SEQUIM — Sequim’s dog park at Carrie Blake Park is known as a place where dogs can play.
But last weekend, dogs were also dancing, prancing and bounding to the beat of the music just a few shakes of a tail away, at the Guy Cole Convention Center.
More than 25 canines from across the U.S. and Canada took part in the Emerald City K-9 Freestyle Dancers Hula Showdown, a regional competition for trained dogs performing freestyle dance routines and dog dressage to music.
Owners spend countless hours training their pets, which often includes performing their tricks during walks.
“It doesn’t take any longer than it would to train any dog to do 15 things,” aid Lori McKenna, 57, of Enumclaw, who entered her Belgian tervuren, Lindy, in the intermediate freestyle class.
“The hard part,” she said, “is teaching them to do it quickly, to keep to the beat of the music.”
Lindy wove through her owner’s legs, turned circles, sidestepped and backed in a choreographed routine, then joyfully leapt in the air when the routine was done.

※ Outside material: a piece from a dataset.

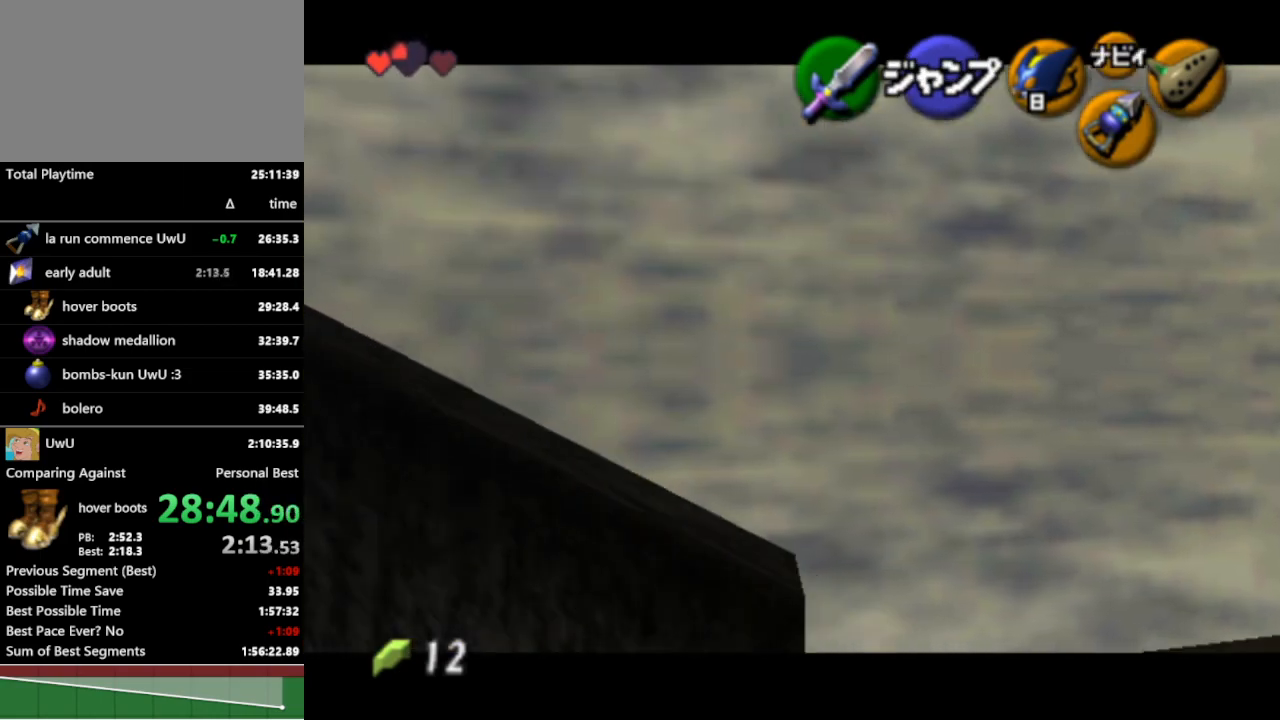
{"buttons": ["L1"], "left_stick": "right", "right_stick": "center", "events": [[33, "A", "down"], [67, "A", "up"], [133, "A", "down"], [200, "A", "up"], [233, "A", "down"], [300, "A", "up"], [367, "A", "down"], [400, "A", "up"], [467, "A", "down"], [500, "A", "up"]]}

Not to be outdone, Tobi, a silver poodle, wove around his owner, Carrol Haines’ dancing cane and legs, and then jumped onto Haines’ back in a display of canine agility and bravado.
Some of the dogs at the competition are breeds with a reputation of being high-energy and intelligent, such as the poodle and the border collie.
Jake, a 4-year-old border collie, performed an intense, dressage routine, crawling on his stomach and bowing, that produced enthusiastic applause.
His intelligence and intensity doesn’t make it all that much easier to train him, but it does produce a dog that is very trainable, said owner Annette Granbois, 63, of Langley, B.C.
“He’s willing to keep working while the others are worn out,” said Granbois.
Granbois has been doing dancing dog competitions for nine years, she said.